Ebenso fehlt es an jeder Auseinandersetzung mit der bereits vorliegenden Rechtsprechung, soweit der Kläger die Frage aufwirft, ob die Behörde eine Hinweispflicht trifft, wenn über Jahre auf einen bestehenden "Versicherungsvertrag" durch den Versicherten nicht gezahlt wird und wenn ja, ob infolge eines Verstoßes gegen derartige Pflichten ein sozialrechtlicher Herstellungsanspruch des Versicherten anzunehmen ist. Das BSG hat die Voraussetzungen des sog Herstellungsanspruchs in ständiger Rechtsprechung geklärt (vgl zusammenfassend etwa BSG vom 15. Dezember 1994, 4 RA 64/93, SozR 3-2600 § 58 Nr 2) und diesen unter anderem stets von einem konkreten Anlass zur Beratung abhängig gemacht (vgl exemplarisch BSG vom 6. März 2003, B 4 RA 38/02 R, BSGE 91, 1 = SozR 4-2600 § 115 Nr 1). Auch insofern wäre daher zunächst darzulegen gewesen, warum die ihrer Art nach vieldeutige Nichterfüllung einer Beitragszahlungspflicht Anlass gegeben haben sollte, den Kläger gerade hinsichtlich der Möglichkeiten der Beendigung des gesetzlichen Pflichtversicherungsverhältnisses zu beraten.

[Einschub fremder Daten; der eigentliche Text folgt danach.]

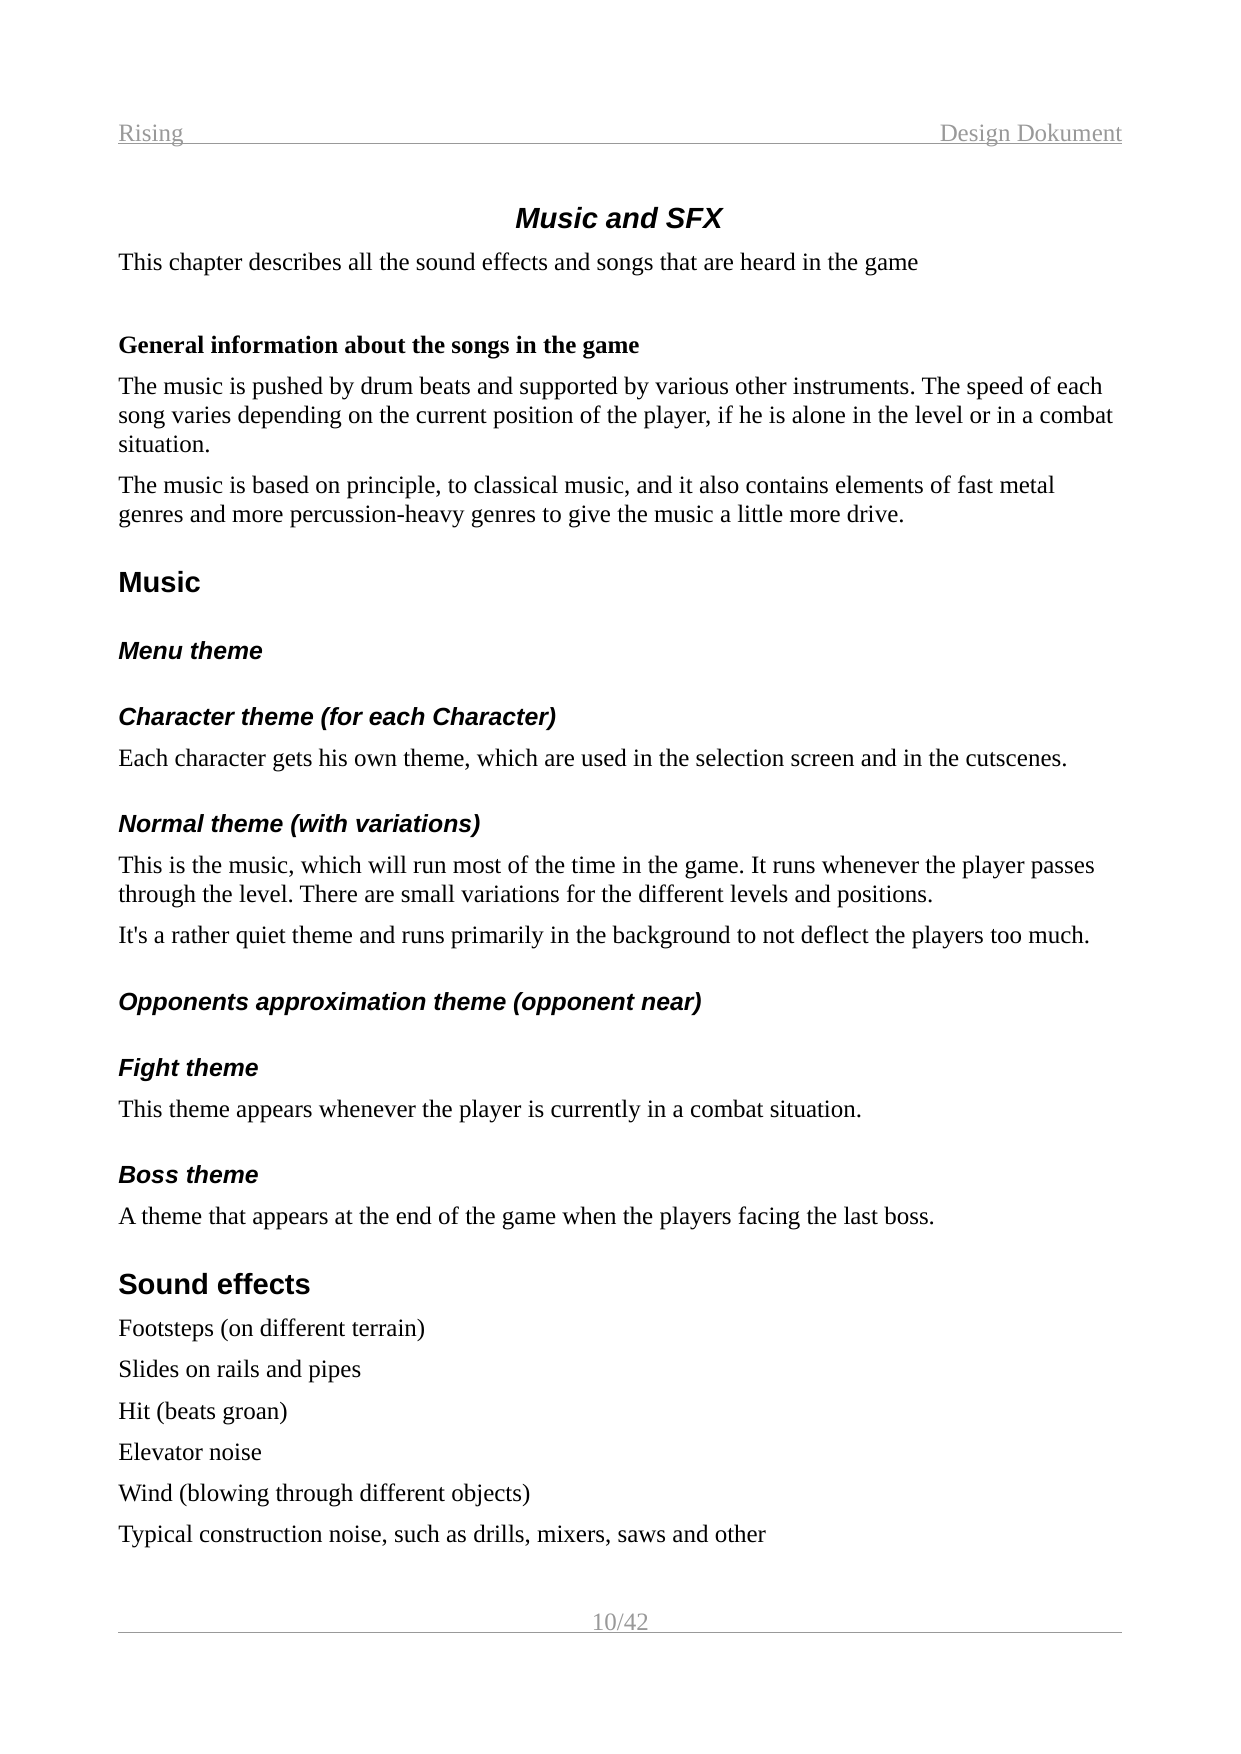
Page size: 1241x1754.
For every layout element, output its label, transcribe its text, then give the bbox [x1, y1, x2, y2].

subtitle Character theme (for each Character) [118, 702, 1122, 731]
subtitle Boss theme [118, 1160, 1122, 1188]
text Wind (blowing through different objects) [118, 1478, 1122, 1507]
text This is the music, which will run most of the time in the game. It runs whenever the player passes through the level. There are small variations for the different levels and positions. [118, 850, 1122, 908]
text The music is pushed by drum beats and supported by various other instruments. The speed of each song varies depending on the current position of the player, if he is alone in the level or in a combat situation. [118, 371, 1122, 457]
subtitle Sound effects [118, 1267, 1122, 1301]
text A theme that appears at the end of the game when the players facing the last boss. [118, 1201, 1122, 1230]
text Each character gets his own theme, which are used in the selection screen and in the cutscenes. [118, 743, 1122, 772]
text Elevator noise [118, 1437, 1122, 1466]
text Footsteps (on different terrain) [118, 1313, 1122, 1342]
text Hit (beats groan) [118, 1396, 1122, 1424]
subtitle Fight theme [118, 1053, 1122, 1081]
text General information about the songs in the game [118, 330, 1122, 359]
text This theme appears whenever the player is currently in a combat situation. [118, 1094, 1122, 1122]
text The music is based on principle, to classical music, and it also contains elements of fast metal genres and more percussion-heavy genres to give the music a little more drive. [118, 470, 1122, 527]
subtitle Music and SFX [118, 201, 1122, 235]
subtitle Music [118, 565, 1122, 598]
subtitle Normal theme (with variations) [118, 809, 1122, 838]
text Slides on rails and pipes [118, 1354, 1122, 1383]
subtitle Opponents approximation theme (opponent near) [118, 987, 1122, 1015]
subtitle Menu theme [118, 636, 1122, 664]
text It's a rather quiet theme and runs primarily in the background to not deflect the players too much. [118, 920, 1122, 949]
text Typical construction noise, such as drills, mixers, saws and other [118, 1519, 1122, 1548]
text This chapter describes all the sound effects and songs that are heard in the game [118, 247, 1122, 276]
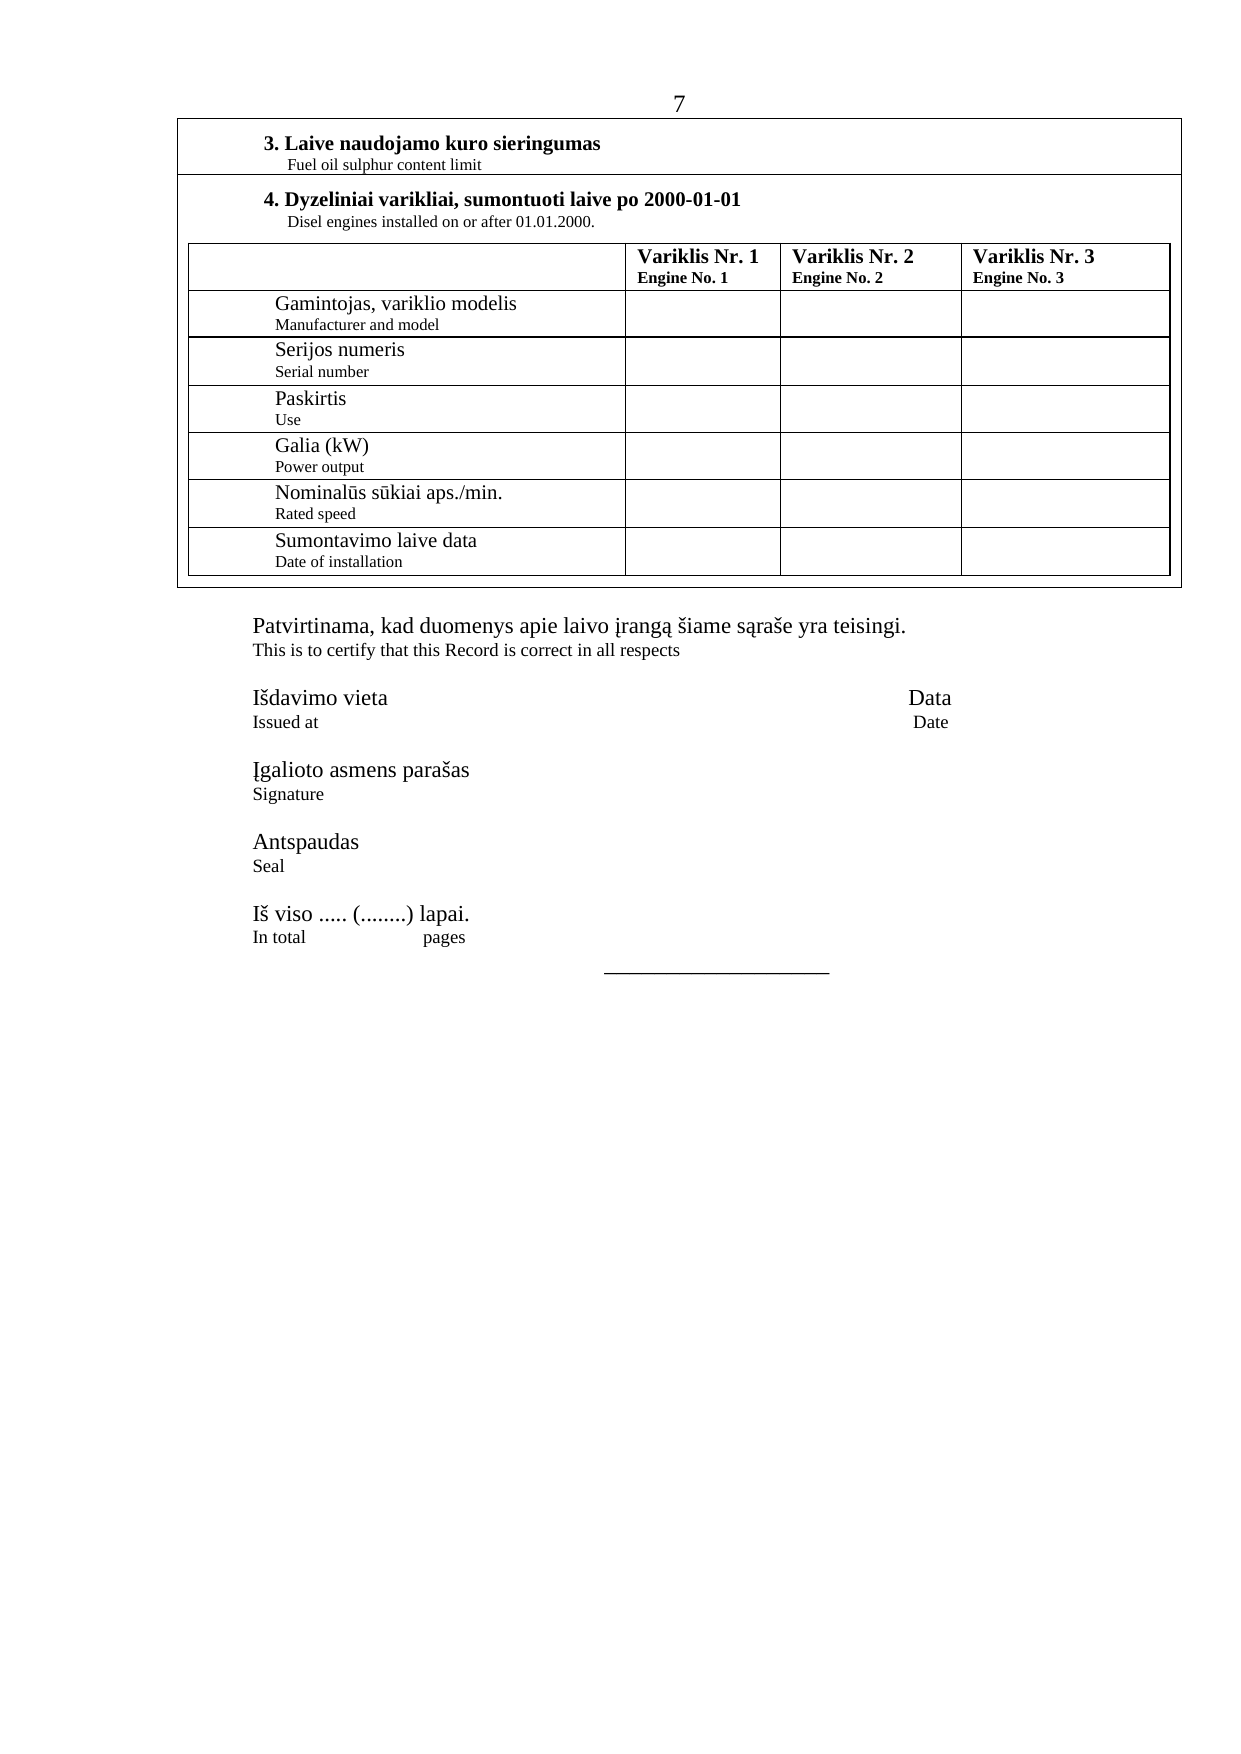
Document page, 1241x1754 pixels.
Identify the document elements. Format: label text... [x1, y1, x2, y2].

table_cell Serijos numeris Serial number [189, 338, 625, 385]
table_cell [781, 480, 961, 527]
table_cell 3. Laive naudojamo kuro sieringumas Fuel oil sulphur content limit [178, 119, 1181, 174]
table_cell [626, 338, 780, 385]
table_header Variklis Nr. 1 Engine No. 1 [626, 244, 780, 289]
text __________________ [177, 948, 1181, 977]
text Seal [177, 854, 1181, 876]
table_cell [626, 528, 780, 575]
table_cell [781, 433, 961, 478]
table_cell [962, 433, 1169, 478]
table_cell Paskirtis Use [189, 386, 625, 432]
text Iš viso ..... (........) lapai. [177, 900, 1240, 926]
table_cell [781, 338, 961, 385]
table_cell [962, 386, 1169, 432]
table_cell [962, 480, 1169, 527]
table_cell Gamintojas, variklio modelis Manufacturer and model [189, 291, 625, 336]
table_cell [962, 338, 1169, 385]
text Signature [177, 782, 1181, 804]
table_cell [962, 528, 1169, 575]
table_header [189, 244, 625, 289]
text Išdavimo vieta Data [177, 684, 1181, 711]
table_cell [626, 386, 780, 432]
table_header Variklis Nr. 2 Engine No. 2 [781, 244, 961, 289]
text Įgalioto asmens parašas [177, 756, 1181, 782]
text Antspaudas [177, 828, 1181, 854]
text This is to certify that this Record is correct in all respects [177, 638, 1181, 660]
text In total pages [177, 926, 1240, 948]
text Patvirtinama, kad duomenys apie laivo įrangą šiame sąraše yra teisingi. [177, 612, 1181, 638]
table_cell 4. Dyzeliniai varikliai, sumontuoti laive po 2000-01-01 Disel engines installed on or after 01.01.2000. [178, 175, 1181, 587]
table_header Variklis Nr. 3 Engine No. 3 [962, 244, 1169, 289]
table_cell Sumontavimo laive data Date of installation [189, 528, 625, 575]
text Issued at Date [177, 711, 1181, 732]
table_cell Galia (kW) Power output [189, 433, 625, 478]
table_cell [626, 291, 780, 336]
table_cell [626, 433, 780, 478]
table_cell [781, 386, 961, 432]
table_cell [781, 528, 961, 575]
table_cell [626, 480, 780, 527]
table_cell [962, 291, 1169, 336]
table_cell Nominalūs sūkiai aps./min. Rated speed [189, 480, 625, 527]
table_cell [781, 291, 961, 336]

An den erforderlichen Darlegungen fehlt es ebenso, soweit der Kläger darüber hinaus für klärungsbedürftig hält, welche konkreten Tatsachen bei der Anwendung von § 231 Abs 6 Satz 1 SGB VI eine Kenntnis der Versicherungspflicht verursachen, insbesondere, ob ein Bescheid der Rentenversicherung über die Nachforderung von Beiträgen bei dem Versicherten die Kenntnis von der Versicherungspflicht bewirkt, wenn dieser Bescheid zum Stichtag 31. Dezember 1998 noch nicht "rechtskräftig" ist. Insbesondere hätte die Begründung insofern darauf eingehen müssen, warum es für die Kenntnis von der unmittelbar kraft Gesetzes eintretenden Versicherungspflicht auf die Bestandskraft des diese Wirkung lediglich feststellenden Verwaltungsaktes ankommen sollte. Schon deshalb ist gleichzeitig die Klärungsbedürftigkeit der "alternativen Fallgestaltung" einer durch einen derartigen Bescheid erlangten Kenntnis und ihrer Folgen nicht ausreichend aufgezeigt. Insofern fehlt es zusätzlich an den notwendigen Ausführungen, durch Anwendung welcher juristischen Methoden der Kläger welchen konkreten "Sinn und Zweck" der Norm ermittelt wissen will bzw inwiefern genau hierdurch eine seinen Interessen förderliche Reduktion ihres Anwendungsbereichs geboten sein sollte.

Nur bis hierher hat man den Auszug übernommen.